Dave H. (the other one)

06-05-2012, 02:46 PM
Tubular cross members, say 2"x 2" thin wall square tubes would add a considerable amount of torsional stiffness. But maybe it's too late to do that.

Dave Cameron

06-05-2012, 03:02 PM
Another way to stiffen the structure would be to box in part of it. For example, weld a thin plate, top and bottom, covering the area bounded by the side members and two adjacent cross members. Two or three of these boxes, evenly spaced along the length should make a big difference. The plates don't have to be very thick, but without knowing the dimensions of the structure, it's not possible to make a useful suggestion.

Dave Cameron

06-05-2012, 03:30 PM
Tubes/boxing is the way to go as the previous posters suggested. Tubes have about 20 times the torsional stiffness of open members of the same weight.

Mtw fdu
06-05-2012, 04:01 PM
If this is being welded on a metal table or something flat, I would recommend tacking it to the bench itself. Only if it is a metal 1. That will help in some respect.

Mtw fdu.

06-05-2012, 06:10 PM
If the parts are connected with a weld you only need to square and brace one area.X bracing will suffice in one corner.If these parts are not connected then x brace each one.

06-06-2012, 08:07 AM
The X-bracing will prevent racking but won't do much for resistance to twisting.

Dave Cameron

06-12-2012, 04:38 PM
As follow up...welding in the end perimeter pieces helped some but putting in "X" bracing in the middle and outer two sections (there were 5 roughly even sections) did quite a bit to help both stiffness in general but also greatly reduced the twisting action possible.

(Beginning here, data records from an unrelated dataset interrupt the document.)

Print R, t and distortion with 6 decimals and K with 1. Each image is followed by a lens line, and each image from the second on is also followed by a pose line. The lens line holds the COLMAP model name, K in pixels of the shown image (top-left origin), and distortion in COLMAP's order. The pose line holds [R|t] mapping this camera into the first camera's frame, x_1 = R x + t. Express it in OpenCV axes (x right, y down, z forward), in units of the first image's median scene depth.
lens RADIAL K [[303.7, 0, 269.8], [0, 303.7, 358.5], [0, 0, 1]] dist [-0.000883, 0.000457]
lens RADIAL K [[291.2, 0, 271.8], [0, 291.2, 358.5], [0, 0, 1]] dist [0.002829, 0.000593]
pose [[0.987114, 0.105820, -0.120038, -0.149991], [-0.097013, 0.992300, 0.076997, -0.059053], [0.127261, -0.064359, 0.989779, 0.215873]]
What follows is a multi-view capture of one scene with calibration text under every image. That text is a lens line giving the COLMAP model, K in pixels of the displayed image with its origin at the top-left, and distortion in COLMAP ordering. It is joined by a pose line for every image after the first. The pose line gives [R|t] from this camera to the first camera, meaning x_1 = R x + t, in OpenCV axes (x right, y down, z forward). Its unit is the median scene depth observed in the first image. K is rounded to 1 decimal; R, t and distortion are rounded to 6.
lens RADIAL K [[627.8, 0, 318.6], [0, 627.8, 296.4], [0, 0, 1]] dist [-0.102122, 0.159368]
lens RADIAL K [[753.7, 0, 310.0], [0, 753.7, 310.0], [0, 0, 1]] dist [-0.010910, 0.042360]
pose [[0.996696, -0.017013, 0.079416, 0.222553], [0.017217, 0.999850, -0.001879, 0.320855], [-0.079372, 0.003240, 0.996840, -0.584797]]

Of course after the fact I went through part of a Blodgett book I had not yet read, "How to Design Flat Tables", "How to Brace or Stiffen a Member" and "How to Design Steel Frames" and realized my "brilliant" design is very basic and not a very good choice given all the other options.

06-12-2012, 10:50 PM
Blodgett is the best. Most practical author in the field.

06-13-2012, 06:15 PM
Cameron and Jep have it. You need to incorporate some tubing in the structure.

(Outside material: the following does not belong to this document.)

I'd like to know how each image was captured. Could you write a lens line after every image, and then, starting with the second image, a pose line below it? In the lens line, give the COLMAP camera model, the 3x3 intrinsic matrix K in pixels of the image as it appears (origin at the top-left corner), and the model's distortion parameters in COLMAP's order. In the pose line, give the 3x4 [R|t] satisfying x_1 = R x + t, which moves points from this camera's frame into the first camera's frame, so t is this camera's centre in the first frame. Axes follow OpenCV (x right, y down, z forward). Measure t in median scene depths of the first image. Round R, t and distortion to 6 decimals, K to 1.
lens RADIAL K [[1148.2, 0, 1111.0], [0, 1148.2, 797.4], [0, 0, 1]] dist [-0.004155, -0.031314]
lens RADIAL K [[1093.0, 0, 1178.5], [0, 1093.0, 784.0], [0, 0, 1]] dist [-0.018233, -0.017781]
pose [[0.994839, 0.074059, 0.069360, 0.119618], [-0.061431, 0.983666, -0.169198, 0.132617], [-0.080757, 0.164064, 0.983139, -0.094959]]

Tube is strong in twisting. Angle is not. The tubing can be circular or rectangular, the latter possibly fitting in with your design better. I hope it goes without saying that you need to attach your existing structure to the ends of the tubing all round the end of the tubing. You can't just weld one side of the tubing to your structure.

If your structure is long and narrow, you'll get some increase in torsional rigidity by putting a couple of short pieces of tubing crossways. The tubing doesn't have to be lengthways. Look at what happens when your structure twists. The end parts turn relative to each other, but the sides do too, although to a smaller degree. It's that smaller degree that means crossways tubes contribute less than lengthways reinforcements, but are still useful.